Customer advocacy and customer experience
Clinicians have choices when it comes to prescribing, and a new drug won’t be appealing unless they understand its efficacy, know that patients can reliably obtain it, and a variety of factors that go beyond clinical data. But most pharmaceutical organizations don’t focus their customer advocacy on day-do-day prescribers – a serious misstep when, as the Bain research shows, physicians give pharma companies an average Net Promoter Score of -11%. However, this negative score highlights an opportunity for pharma companies to increase their chances of launch success by offering a more supportive experience to physicians.
Build a team and make battle plans
Rather than relying on ad-hoc cross-functional teams to carry out a launch, successful companies form a “company within a company” to specialize in launch excellence. This approach gives launch teams “the authority and agility to make decisions that are best for the patient or the brand, [and]…to focus on strategic issues for the success of the launch, not for checklists.”

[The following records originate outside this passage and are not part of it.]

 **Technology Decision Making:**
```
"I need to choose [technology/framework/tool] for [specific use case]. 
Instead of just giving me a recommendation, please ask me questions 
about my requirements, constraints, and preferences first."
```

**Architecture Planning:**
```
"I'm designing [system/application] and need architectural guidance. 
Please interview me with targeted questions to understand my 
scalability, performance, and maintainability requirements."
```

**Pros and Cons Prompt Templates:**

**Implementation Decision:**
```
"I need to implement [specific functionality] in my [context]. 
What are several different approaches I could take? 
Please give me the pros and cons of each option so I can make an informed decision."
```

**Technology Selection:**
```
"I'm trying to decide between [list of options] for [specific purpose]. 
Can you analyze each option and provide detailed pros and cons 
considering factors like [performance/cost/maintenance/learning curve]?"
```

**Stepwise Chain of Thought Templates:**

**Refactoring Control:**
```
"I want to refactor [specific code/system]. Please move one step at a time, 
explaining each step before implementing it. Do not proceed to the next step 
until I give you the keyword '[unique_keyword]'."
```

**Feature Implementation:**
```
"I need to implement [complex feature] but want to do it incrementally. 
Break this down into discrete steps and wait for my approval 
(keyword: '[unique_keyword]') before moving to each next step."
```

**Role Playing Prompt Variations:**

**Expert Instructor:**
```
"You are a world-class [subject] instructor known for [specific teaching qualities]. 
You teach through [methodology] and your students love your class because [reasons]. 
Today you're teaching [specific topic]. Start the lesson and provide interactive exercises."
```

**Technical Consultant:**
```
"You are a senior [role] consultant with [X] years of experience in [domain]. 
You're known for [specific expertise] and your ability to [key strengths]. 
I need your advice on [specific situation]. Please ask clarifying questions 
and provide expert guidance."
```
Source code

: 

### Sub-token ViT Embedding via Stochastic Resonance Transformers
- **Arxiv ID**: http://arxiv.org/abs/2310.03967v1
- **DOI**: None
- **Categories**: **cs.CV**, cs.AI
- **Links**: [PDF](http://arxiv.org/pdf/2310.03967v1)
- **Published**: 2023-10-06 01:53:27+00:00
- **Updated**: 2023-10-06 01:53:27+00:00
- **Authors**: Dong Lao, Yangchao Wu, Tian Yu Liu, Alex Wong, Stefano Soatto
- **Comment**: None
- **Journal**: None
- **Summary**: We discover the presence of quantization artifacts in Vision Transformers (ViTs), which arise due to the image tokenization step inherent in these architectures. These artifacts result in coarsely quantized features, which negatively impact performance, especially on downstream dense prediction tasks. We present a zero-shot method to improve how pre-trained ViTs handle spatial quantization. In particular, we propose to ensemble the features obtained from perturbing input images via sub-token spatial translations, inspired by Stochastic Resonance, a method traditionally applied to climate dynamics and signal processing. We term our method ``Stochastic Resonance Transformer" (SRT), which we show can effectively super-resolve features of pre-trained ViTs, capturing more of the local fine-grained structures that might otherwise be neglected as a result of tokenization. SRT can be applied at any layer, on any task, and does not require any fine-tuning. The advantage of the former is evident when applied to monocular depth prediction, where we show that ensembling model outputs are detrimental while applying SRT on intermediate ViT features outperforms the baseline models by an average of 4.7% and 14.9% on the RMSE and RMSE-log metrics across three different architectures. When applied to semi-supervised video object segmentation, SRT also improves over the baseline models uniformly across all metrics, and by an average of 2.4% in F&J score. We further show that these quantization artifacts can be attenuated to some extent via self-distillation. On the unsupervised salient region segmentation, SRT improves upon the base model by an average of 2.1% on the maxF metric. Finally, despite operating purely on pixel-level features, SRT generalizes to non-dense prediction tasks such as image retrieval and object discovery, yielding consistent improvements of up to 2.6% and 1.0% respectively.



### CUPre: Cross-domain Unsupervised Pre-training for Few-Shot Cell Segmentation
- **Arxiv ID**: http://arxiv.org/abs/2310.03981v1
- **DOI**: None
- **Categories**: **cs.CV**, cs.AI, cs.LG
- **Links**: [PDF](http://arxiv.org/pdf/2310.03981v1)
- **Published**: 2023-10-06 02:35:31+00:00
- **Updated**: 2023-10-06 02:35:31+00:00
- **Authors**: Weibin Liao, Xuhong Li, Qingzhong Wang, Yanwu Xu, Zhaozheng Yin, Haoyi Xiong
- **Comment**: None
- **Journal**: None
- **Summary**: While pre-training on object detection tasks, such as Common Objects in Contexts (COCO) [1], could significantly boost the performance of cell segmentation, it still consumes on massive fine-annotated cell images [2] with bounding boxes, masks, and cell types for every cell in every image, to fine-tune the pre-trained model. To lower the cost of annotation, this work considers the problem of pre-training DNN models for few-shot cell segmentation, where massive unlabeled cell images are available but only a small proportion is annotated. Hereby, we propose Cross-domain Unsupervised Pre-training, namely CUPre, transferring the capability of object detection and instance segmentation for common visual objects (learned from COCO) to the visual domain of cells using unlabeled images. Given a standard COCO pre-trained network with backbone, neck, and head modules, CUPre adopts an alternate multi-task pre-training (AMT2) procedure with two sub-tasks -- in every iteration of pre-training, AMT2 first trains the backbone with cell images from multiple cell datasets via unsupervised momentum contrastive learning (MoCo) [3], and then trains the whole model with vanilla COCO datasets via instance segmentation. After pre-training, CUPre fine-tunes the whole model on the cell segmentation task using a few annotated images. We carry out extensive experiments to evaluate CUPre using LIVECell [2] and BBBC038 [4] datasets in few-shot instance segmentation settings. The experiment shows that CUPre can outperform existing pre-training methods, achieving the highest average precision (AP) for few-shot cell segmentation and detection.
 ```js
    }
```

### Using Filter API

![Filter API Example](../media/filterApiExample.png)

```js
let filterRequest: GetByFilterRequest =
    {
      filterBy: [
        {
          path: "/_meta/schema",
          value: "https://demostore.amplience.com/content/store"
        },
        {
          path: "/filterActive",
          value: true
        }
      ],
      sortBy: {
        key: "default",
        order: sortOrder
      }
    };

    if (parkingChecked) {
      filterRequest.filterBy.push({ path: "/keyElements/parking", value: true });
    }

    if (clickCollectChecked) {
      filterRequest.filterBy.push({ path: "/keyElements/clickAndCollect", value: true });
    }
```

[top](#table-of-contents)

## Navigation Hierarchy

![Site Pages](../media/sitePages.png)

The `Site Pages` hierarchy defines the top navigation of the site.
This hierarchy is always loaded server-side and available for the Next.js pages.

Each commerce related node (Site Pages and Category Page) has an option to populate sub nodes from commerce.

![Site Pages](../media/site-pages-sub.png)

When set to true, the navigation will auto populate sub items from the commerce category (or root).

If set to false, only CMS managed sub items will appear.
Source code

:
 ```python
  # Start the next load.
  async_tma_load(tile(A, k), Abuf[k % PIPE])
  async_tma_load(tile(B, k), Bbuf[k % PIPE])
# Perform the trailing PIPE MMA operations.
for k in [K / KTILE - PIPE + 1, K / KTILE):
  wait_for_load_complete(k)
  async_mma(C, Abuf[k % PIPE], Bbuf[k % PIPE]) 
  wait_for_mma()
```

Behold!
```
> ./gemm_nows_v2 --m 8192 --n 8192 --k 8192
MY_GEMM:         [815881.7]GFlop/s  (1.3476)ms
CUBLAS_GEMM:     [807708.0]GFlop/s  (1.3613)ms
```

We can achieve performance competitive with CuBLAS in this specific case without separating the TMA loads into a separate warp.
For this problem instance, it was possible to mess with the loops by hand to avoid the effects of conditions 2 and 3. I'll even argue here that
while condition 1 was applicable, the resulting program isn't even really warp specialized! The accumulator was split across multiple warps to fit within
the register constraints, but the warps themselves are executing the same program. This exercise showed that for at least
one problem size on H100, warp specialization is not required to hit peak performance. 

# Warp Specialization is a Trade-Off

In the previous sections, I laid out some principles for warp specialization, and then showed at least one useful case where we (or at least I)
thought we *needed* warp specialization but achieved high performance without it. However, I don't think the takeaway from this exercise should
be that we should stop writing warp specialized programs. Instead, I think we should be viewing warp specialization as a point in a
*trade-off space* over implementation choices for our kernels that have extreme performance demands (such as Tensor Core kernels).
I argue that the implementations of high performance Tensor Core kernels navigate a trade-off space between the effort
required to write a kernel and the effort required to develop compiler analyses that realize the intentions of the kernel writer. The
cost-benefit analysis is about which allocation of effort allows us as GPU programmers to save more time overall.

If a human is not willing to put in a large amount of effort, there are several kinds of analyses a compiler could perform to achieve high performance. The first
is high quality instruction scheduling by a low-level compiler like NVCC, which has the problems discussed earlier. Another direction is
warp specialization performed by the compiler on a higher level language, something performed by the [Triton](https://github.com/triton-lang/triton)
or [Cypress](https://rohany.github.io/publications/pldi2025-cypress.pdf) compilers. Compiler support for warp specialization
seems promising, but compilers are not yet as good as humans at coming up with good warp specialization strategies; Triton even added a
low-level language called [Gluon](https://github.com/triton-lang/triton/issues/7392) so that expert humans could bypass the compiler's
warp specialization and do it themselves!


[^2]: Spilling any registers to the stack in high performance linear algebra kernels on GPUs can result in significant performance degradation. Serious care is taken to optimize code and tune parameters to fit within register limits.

The difference between a traditional launch approach and the “micro-battle” approach is straightforward:
Traditional launch approach
|Head of launch reports to medical marketing
|Head of launch team reports to CEO
|90% of work takes place in functional silos
|Launch team empower to work across functions
|Functions control launch budget
|Head of launch team controls budget
|Team focused on functional checklists
|Team focused on strategic issues
|Linear approach to work
|Rapid approach to work: test, adapt, learn, and scale
Ensuring feedback from the field
Post-launch monitoring is critical in the first months after a product enters the market and begins its journey to patent expiration. Here, the field force can be an essential component of providing feedback based on conversations with physicians and other KOLs. As these observations are collected, an insights management platform can be instrumental in collecting and analyzing feedback in a single place.
Effectively sharing market research
It’s no longer enough for life science companies to point to clinical trial data and hope payers and prescribers see a device’s or drug’s value. By sharing a more dimensional view of a disease landscape and patient population, teams can make a much more compelling case that can influence market access, formulary inclusion, and prescribing habits. When market research is streamlined with the use of an insights management platform, life science teams can reach multiple audiences at a lower cost and within a shorter time frame, gathering evidence about the burden of disease, unmet needs, current treatment pathways, and prescriber preferences.
According to Deloitte, gathering this information “sets the foundation for evidence-backed value discussions with stakeholders down the line.”
Insights management technology for product launch excellence
An insights management platform can serve as a single source of truth for many phases of product development for pharma companies, including elements of a successful launch, an effective pharma marketing strategy, and forming a cohesive cross-functional launch team.
Rather than multiple streams of communication owned by different teams, some life science organizations use the capabilities of an insights management platform to streamline and organize launch plans. This might take the form of an online resource center to eliminate concerns about version control, social media listening before, during, and after a pharma product launch to monitor conversations on public forums, asynchronous discussions for message testing or other forms of insight gathering, and collating and analyzing incoming observations and notes from field teams.